July real sector data Friday will also be important. Retail sales are expected at 2.8% y/y vs. 3.7% in June, IP is expected at 2.7% y/y vs. -7.9% in June, and housing starts are expected at -1.0% y/y vs. -6.7% in June. PMI readings remain strong but the hard data are showing a loss of momentum as we move through Q3.

Australia highlight will be July CPI Wednesday. Headline is expected at 3.4% y/y vs. 3.8% in June. If so, it would be the lowest since February and nearing the 2-3% target range. However, attention will be on the policy-relevant trimmed mean inflation, which has been persistent above 4% y/y since April. Evidence that underlying inflation is slowing will reinforce market pricing of a 25 bp rate cut by December.

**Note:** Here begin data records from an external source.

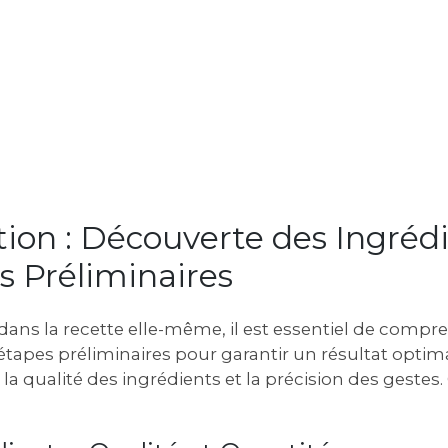
tion : Découverte des Ingréd
s Préliminaires
ans la recette elle-même, il est essentiel de compre
 étapes préliminaires pour garantir un résultat optima
 la qualité des ingrédients et la précision des ges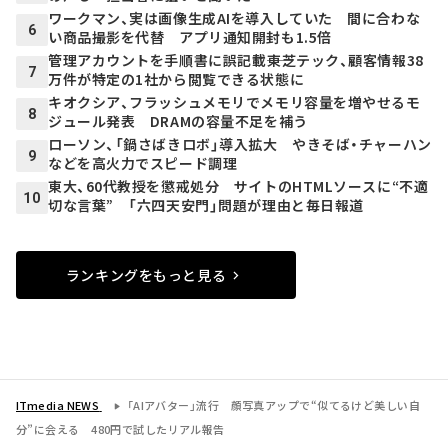
ワークマン、実は画像生成AIを導入していた 間に合わな
6
い商品撮影を代替 アプリ通知開封も1.5倍
管理アカウントを手順書に誤記載――東芝テック、顧客情報38
7
万件が特定の1社から閲覧できる状態に
キオクシア、フラッシュメモリでメモリ容量を増やせるモ
8
ジュール発表 DRAMの容量不足を補う
ローソン、「鍋さばきロボ」導入拡大 やきそば・チャーハン
9
などを高火力でスピード調理
東大、60代教授を懲戒処分 サイトのHTMLソースに“不適
10
切な言葉” 「六四天安門」問題が理由と毎日報道
ランキングをもっと見る
ITmedia NEWS
「AIアバター」流行 顔写真アップで“似てるけど美しい自
分”に会える 480円で試したリアル報告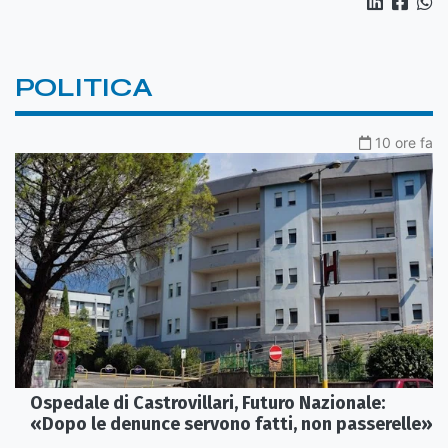
POLITICA
10 ore fa
Ospedale di Castrovillari, Futuro Nazionale:
«Dopo le denunce servono fatti, non passerelle»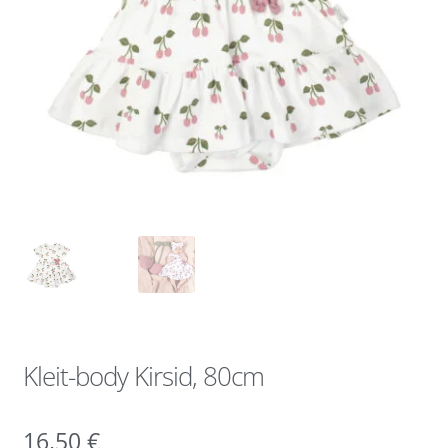
Kleit-body Kirsid, 80cm
16,50
€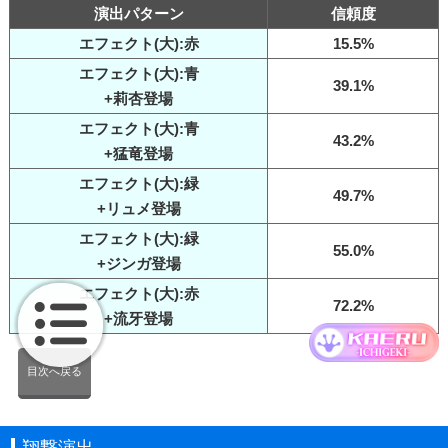
演出パターン
信頼度
エフェクト(大):赤
15.5%
エフェクト(大):青
39.1%
+莉杏登場
エフェクト(大):青
43.2%
+猛竜登場
エフェクト(大):緑
49.7%
+リュメ登場
エフェクト(大):緑
55.0%
+ジンガ登場
エフェクト(大):赤
72.2%
+流牙登場
目次へ戻る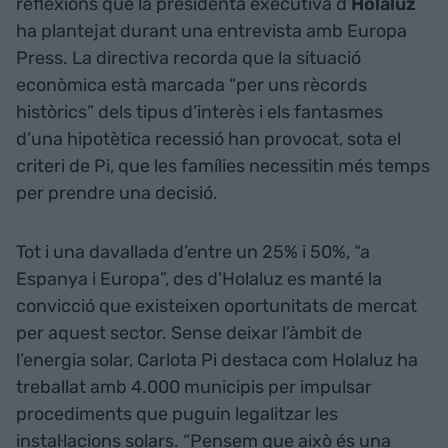
reflexions que la presidenta executiva d’
Holaluz
ha plantejat durant una entrevista amb Europa
Press. La directiva recorda que la situació
econòmica està marcada “per uns rècords
històrics” dels tipus d’interès i els fantasmes
d’una hipotètica recessió han provocat, sota el
criteri de Pi, que les famílies necessitin més temps
per prendre una decisió.
Tot i una davallada d’entre un 25% i 50%, “a
Espanya i Europa”, des d’Holaluz es manté la
convicció que existeixen oportunitats de mercat
per aquest sector. Sense deixar l’àmbit de
l’energia solar, Carlota Pi destaca com Holaluz ha
treballat amb 4.000 municipis per impulsar
procediments que puguin legalitzar les
instal·lacions solars. “Pensem que això és una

Australia Q2 capex survey will be released Thursday. Business investment is expected to rise 1% q/q, the same pace as in Q1. However, risks are skewed to the downside. The RBA’s liaison contacts increasingly report that they plan to reduce investment in the year ahead due to high construction costs, a subdued outlook for demand, and broader macroeconomic uncertainty. Estimate 3 of planned capex for 2024/25 will also be released. For reference, estimate 2 was A$155.4 bln and the final estimate 4 will be published end-November.

July retail sales data Friday will also be important. Sales are expected at 0.3% m/m vs. 0.5% in June. Timely transaction-based spending data and the RBA’s liaison discussions point to subdued consumption growth. Those liaison contacts report that households are generally budget-conscious, trading down to cheaper items, concentrating spending in promotional periods and reducing non-essential spending.

August ANZ business confidence will be reported Thursday. Reported past activity, which has the best correlation to GDP, fell further in July to a net 24% of firms seeing weaker activity levels compared to a year ago. The data are consistent with other timely indicators pointing to weakening economic activity. August ANZ consumer confidence is the other domestic highlight Friday.